課題
下にあるリノベーション・オブ・ザ・イヤー2022についての記事を、一字一句変えずに全文書き写してください。

ページ本文
リノベーション・オブ・ザ・イヤー2022に見るリノベ最前線。実家を2階建てから平屋へダウンサイジングや駅前の再編集など
1年を代表するリノベーション作品を決める「リノベーション・オブ・ザ・イヤー」。記念すべき10周年となった2022年の授賞式が12月6日に開催されました。260のエントリー作品の中から選び抜かれた総合グランプリをはじめ、各受賞作からリノベーションの今を読み解きました。
【注目point1】住み手の思いとつくり手の工夫が古い家を蘇らせる
暮らしにくく老朽化した建物を今のライフスタイルや住人に合わせて快適な場所に生まれ変わらせるのが、リノベーションの最大の使命であり、原点ともいえます。近年見られた「コロナ禍における魅力あるテレワーク空間」「災害復興リノベでさらなる価値ある場所に」などの事例のように、リノベーション・オブ・ザ・イヤーは基本的に時代性を宿す作品が選ばれる傾向が強いアワードです。しかし、今回はそうしたトピック的な内容ではなく、リノベーションのもつ本質的な力によって住宅性能や居住快適性などを高いレベルで向上させ、魅力ある空間をつくり出した事例が10周年の記念すべき作品となりました。

表示された情報

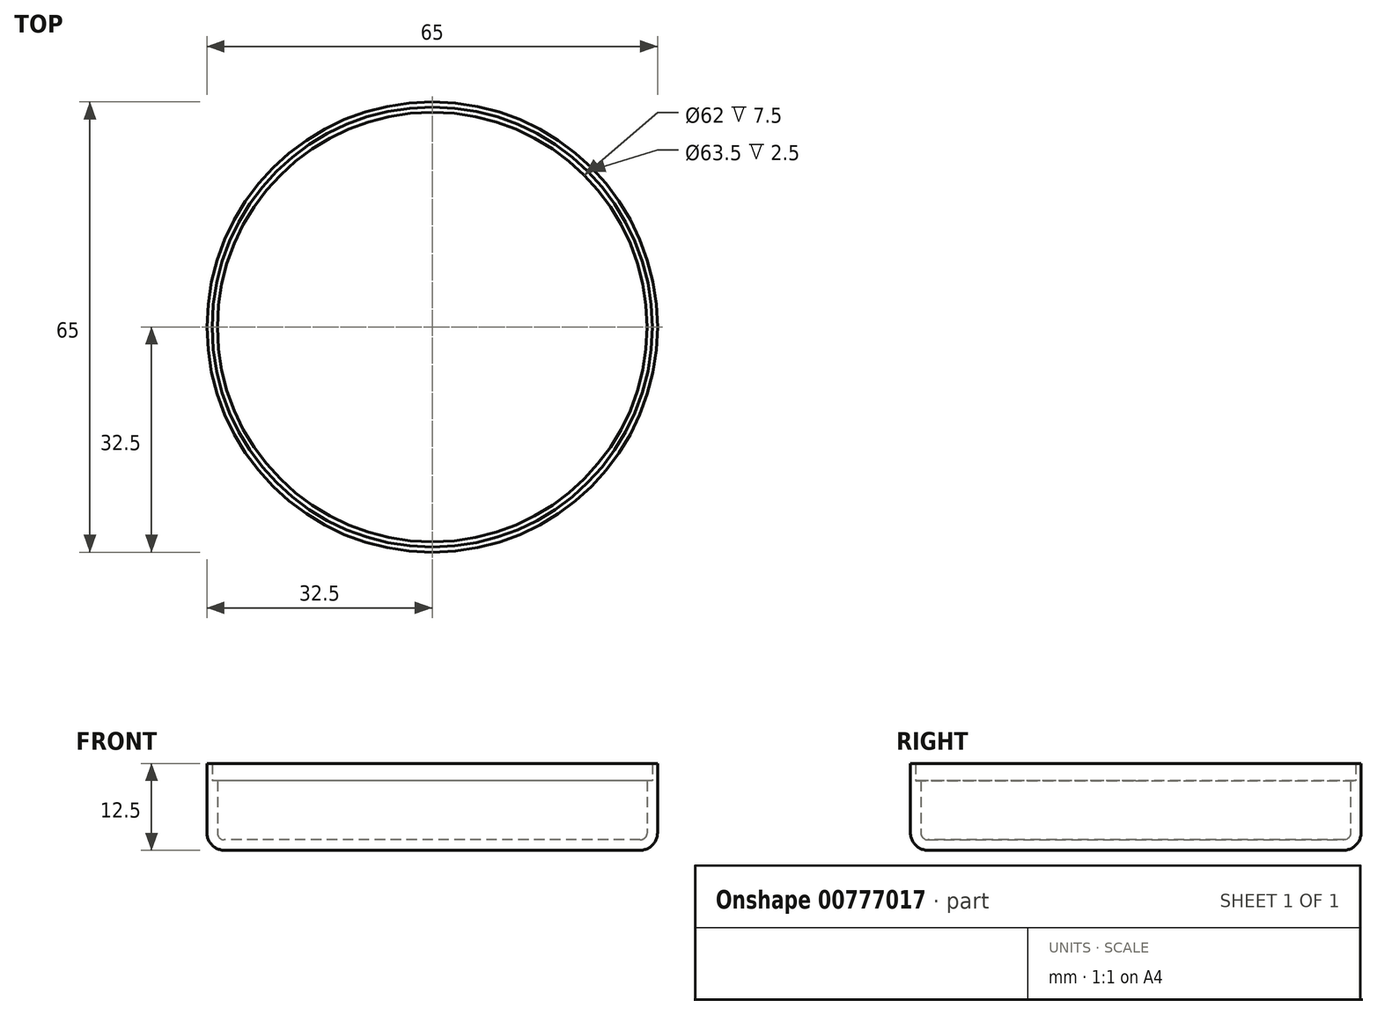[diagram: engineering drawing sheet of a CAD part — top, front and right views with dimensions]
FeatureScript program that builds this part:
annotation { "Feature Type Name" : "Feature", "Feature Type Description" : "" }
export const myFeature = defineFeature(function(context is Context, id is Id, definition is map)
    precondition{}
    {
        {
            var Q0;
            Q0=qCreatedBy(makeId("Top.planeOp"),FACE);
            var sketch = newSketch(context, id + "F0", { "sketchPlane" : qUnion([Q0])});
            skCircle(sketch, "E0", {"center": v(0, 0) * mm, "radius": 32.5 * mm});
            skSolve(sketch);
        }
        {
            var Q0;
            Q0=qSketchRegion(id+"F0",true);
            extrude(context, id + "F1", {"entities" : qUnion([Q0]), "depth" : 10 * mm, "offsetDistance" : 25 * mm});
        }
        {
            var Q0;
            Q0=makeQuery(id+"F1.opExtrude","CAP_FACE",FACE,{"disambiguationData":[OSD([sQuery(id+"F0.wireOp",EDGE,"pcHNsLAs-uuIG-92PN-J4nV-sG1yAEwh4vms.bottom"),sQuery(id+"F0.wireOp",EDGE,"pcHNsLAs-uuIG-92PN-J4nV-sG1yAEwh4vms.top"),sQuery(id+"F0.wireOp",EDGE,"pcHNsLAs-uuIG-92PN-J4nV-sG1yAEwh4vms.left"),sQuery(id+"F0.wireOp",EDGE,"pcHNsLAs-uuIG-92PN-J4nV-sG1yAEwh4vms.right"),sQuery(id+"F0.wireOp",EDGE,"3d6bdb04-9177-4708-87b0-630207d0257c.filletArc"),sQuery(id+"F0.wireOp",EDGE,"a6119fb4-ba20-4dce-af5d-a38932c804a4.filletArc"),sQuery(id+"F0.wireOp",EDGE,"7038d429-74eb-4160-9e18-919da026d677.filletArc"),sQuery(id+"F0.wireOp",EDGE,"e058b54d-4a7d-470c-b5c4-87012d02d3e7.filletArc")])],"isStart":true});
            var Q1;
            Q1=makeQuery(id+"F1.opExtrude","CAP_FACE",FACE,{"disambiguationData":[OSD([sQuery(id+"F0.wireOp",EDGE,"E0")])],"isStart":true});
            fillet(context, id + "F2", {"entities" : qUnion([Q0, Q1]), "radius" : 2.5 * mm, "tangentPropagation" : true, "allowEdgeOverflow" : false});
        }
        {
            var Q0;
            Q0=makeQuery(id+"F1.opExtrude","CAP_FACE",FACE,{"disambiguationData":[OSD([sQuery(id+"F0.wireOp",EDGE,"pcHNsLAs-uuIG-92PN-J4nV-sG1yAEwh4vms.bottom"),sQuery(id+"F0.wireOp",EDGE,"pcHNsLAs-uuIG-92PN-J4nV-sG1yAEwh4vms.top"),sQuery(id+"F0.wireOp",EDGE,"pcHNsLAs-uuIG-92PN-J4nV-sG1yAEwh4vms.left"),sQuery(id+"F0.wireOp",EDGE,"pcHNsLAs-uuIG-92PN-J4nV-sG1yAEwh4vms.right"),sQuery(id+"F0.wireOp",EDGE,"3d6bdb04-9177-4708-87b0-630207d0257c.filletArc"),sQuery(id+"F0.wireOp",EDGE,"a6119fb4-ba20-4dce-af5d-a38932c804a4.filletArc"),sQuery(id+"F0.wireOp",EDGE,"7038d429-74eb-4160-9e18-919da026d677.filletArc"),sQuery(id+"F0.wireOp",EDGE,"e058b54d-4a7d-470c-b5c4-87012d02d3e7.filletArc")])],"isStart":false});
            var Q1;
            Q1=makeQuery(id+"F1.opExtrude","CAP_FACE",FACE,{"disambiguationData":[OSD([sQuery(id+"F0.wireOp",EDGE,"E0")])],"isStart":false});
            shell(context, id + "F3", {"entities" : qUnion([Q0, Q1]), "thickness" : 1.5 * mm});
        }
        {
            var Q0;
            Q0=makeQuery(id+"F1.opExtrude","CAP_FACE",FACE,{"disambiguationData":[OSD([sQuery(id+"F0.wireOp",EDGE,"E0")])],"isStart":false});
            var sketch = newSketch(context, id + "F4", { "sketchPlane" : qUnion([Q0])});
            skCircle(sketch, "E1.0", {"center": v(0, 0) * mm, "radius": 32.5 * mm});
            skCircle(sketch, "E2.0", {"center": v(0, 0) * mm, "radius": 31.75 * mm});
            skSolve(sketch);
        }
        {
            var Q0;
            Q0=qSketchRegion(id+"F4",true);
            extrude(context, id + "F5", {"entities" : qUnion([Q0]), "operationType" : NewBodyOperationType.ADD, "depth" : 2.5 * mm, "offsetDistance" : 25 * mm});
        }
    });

解答
リノベーション・オブ・ザ・イヤー2022に見るリノベ最前線。実家を2階建てから平屋へダウンサイジングや駅前の再編集など
1年を代表するリノベーション作品を決める「リノベーション・オブ・ザ・イヤー」。記念すべき10周年となった2022年の授賞式が12月6日に開催されました。260のエントリー作品の中から選び抜かれた総合グランプリをはじめ、各受賞作からリノベーションの今を読み解きました。
【注目point1】住み手の思いとつくり手の工夫が古い家を蘇らせる
暮らしにくく老朽化した建物を今のライフスタイルや住人に合わせて快適な場所に生まれ変わらせるのが、リノベーションの最大の使命であり、原点ともいえます。近年見られた「コロナ禍における魅力あるテレワーク空間」「災害復興リノベでさらなる価値ある場所に」などの事例のように、リノベーション・オブ・ザ・イヤーは基本的に時代性を宿す作品が選ばれる傾向が強いアワードです。しかし、今回はそうしたトピック的な内容ではなく、リノベーションのもつ本質的な力によって住宅性能や居住快適性などを高いレベルで向上させ、魅力ある空間をつくり出した事例が10周年の記念すべき作品となりました。